= Extension by new constant and function names =

Mathematical principle

In mathematical logic, a theory can be extended with new constants or function names under certain conditions with assurance that the extension will introduce no contradiction. Extension by definitions is perhaps the best-known approach, but it requires unique existence of an object with the desired property. Addition of new names can also be done safely without uniqueness.
==Example==
Suppose that a closed formula

$\exists x_1\ldots\exists x_m\,\varphi(x_1,\ldots,x_m)$

is a theorem of a first-order theory $T$. Let $T_1$ be a theory obtained from $T$ by extending its language with new constants

$a_1,\ldots,a_m$

and adding a new axiom

$\varphi(a_1,\ldots,a_m)$.
==Conservative extension==
Then $T_1$ is a conservative extension of $T$, which means that the theory $T_1$ has the same set of theorems in the original language (i.e., without constants $a_i$) as the theory $T$.

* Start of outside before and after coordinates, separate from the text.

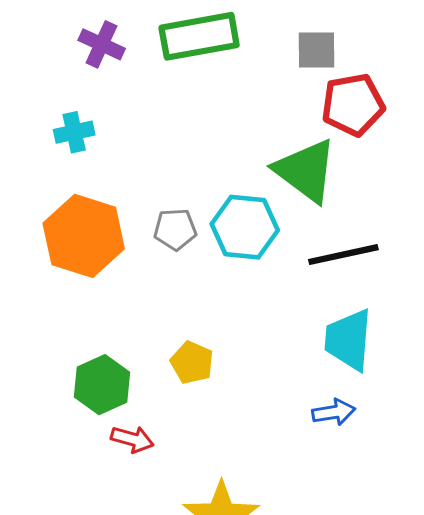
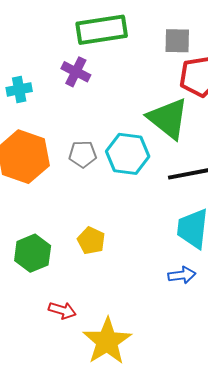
purple cross: (102, 44) -> (76, 72), moved
red arrow: (132, 439) -> (62, 310), moved

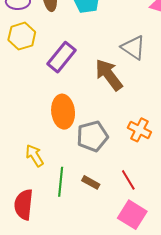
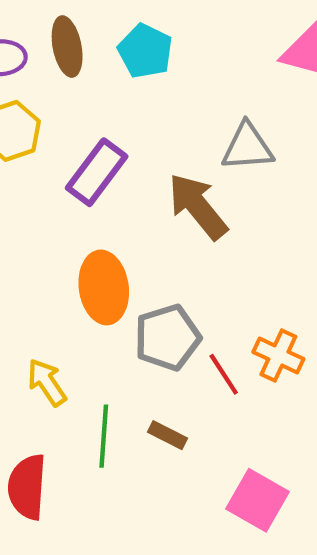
gray triangle: (133, 48) -> (247, 147), turned -36
orange cross: (139, 130) -> (278, 356), moved
red line: (128, 180) -> (224, 374), moved

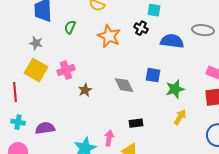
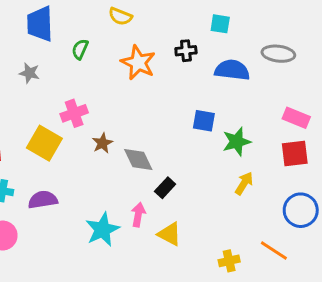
cyan square: (154, 10) -> (220, 24), moved
black cross: (141, 28) -> (186, 51), turned -32
yellow square: (36, 70) -> (44, 143), moved
gray diamond: (124, 85) -> (138, 159), moved
black rectangle: (136, 123) -> (165, 188), moved, turned -40

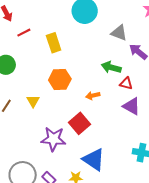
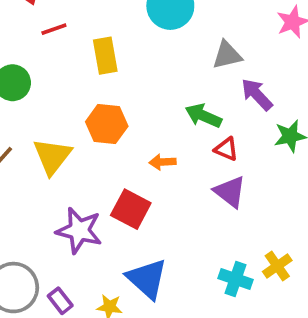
gray triangle: (119, 33) -> (227, 55), turned -42
yellow triangle: (33, 101) -> (52, 156), size x1.6
red square: (80, 123) -> (131, 209), turned -30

Such a theory can also be conservatively extended by introducing a new functional symbol:

Suppose that a closed formula $\forall \vec{x}\,\exists y\,\!\,\varphi(y,\vec{x})$ is a theorem of a first-order theory $T$, where we denote $\vec{x}:=(x_1,\ldots,x_n)$. Let $T_1$ be a theory obtained from $T$ by extending its language with a new functional symbol $f$ (of arity $n$) and adding a new axiom $\forall \vec{x}\,\varphi(f(\vec{x}),\vec{x})$. Then $T_1$ is a conservative extension of $T$, i.e. the theories $T$ and $T_1$ prove the same theorems not involving the functional symbol $f$).

Shoenfield states the theorem in the form for a new function name, and constants are the same as functions of zero arguments. In formal systems that admit ordered tuples, extension by multiple constants as shown here can be accomplished by addition of a new constant tuple and the new constant names having the values of elements of the tuple.